++++ INFORMATION SHOWN
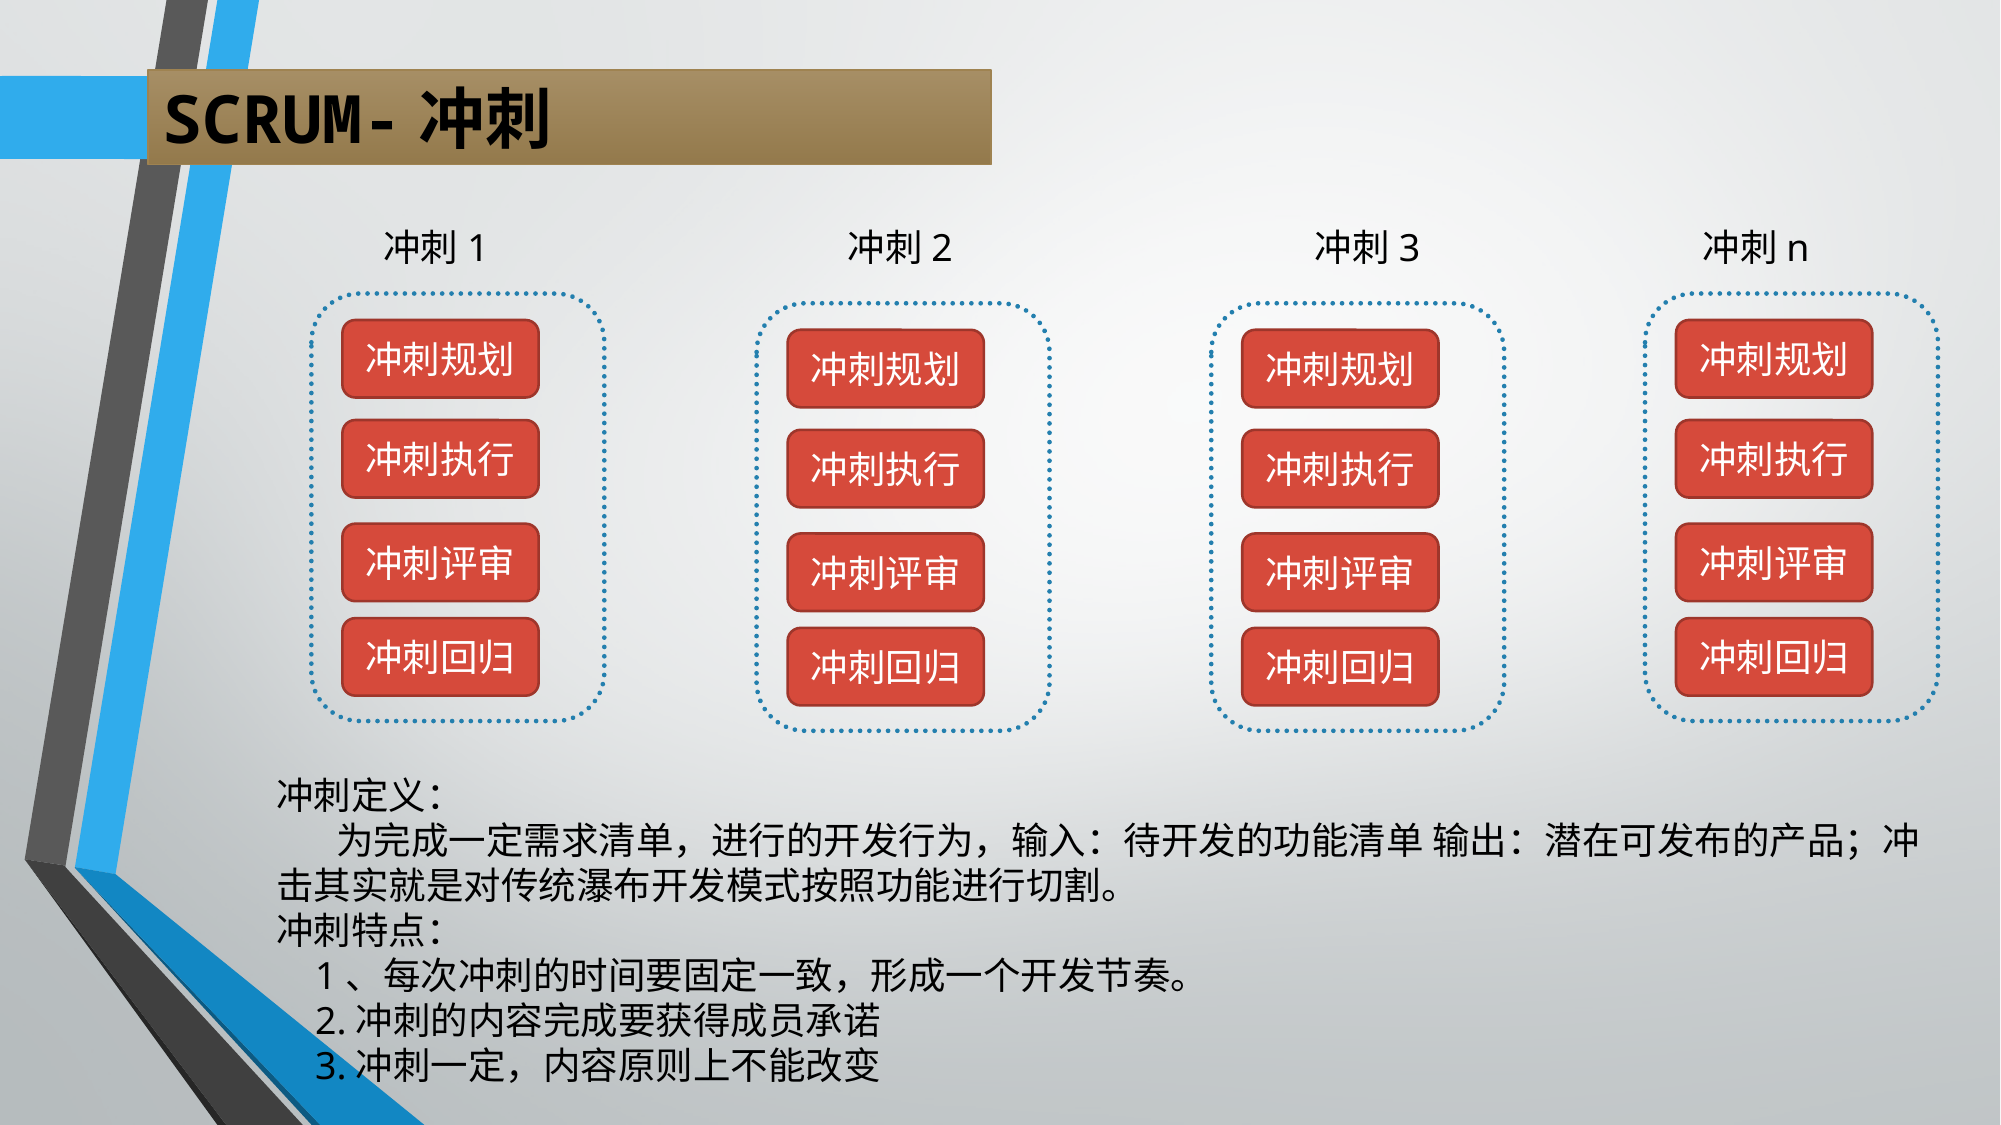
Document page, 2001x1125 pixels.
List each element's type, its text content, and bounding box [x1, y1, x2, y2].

text_box 冲刺2 [832, 216, 1083, 277]
text_box 冲刺3 [1299, 216, 1551, 277]
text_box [0, 69, 992, 166]
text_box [1644, 293, 1939, 722]
text_box 冲刺n [1687, 216, 1938, 277]
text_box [311, 293, 605, 722]
text_box 冲刺1 [368, 216, 619, 277]
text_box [1211, 303, 1505, 732]
text_box 冲刺定义： 为完成一定需求清单，进行的开发行为，输入：待开发的功能清单 输出：潜在可发布的产品；冲击其实就是对传统瀑布开发模式按照功能进行切割。 冲刺特点： 1、每次冲刺的时间要固定一致，形成一个开发节奏。 2.冲刺的内容完成要获得成员承诺 3.冲刺一定，内容原则上不能改变 [261, 764, 1967, 1095]
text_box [756, 303, 1050, 732]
++++++++
» **TASK INSTRUCTIONS**
Every word of the material above should be copied exactly; no pictures.

» **SOLUTION TO THE PROBLEM**
Document page, 2001x1125 pixels.
List each element's type, its text content, and bounding box [x1, y1, x2, y2].

text_box 冲刺2 [832, 216, 1083, 277]
text_box 冲刺3 [1299, 216, 1551, 277]
text_box [0, 69, 992, 166]
text_box [1644, 293, 1939, 722]
text_box 冲刺n [1687, 216, 1938, 277]
text_box [311, 293, 605, 722]
text_box 冲刺1 [368, 216, 619, 277]
text_box [1211, 303, 1505, 732]
text_box 冲刺定义： 为完成一定需求清单，进行的开发行为，输入：待开发的功能清单 输出：潜在可发布的产品；冲击其实就是对传统瀑布开发模式按照功能进行切割。 冲刺特点： 1、每次冲刺的时间要固定一致，形成一个开发节奏。 2.冲刺的内容完成要获得成员承诺 3.冲刺一定，内容原则上不能改变 [261, 764, 1967, 1095]
text_box [756, 303, 1050, 732]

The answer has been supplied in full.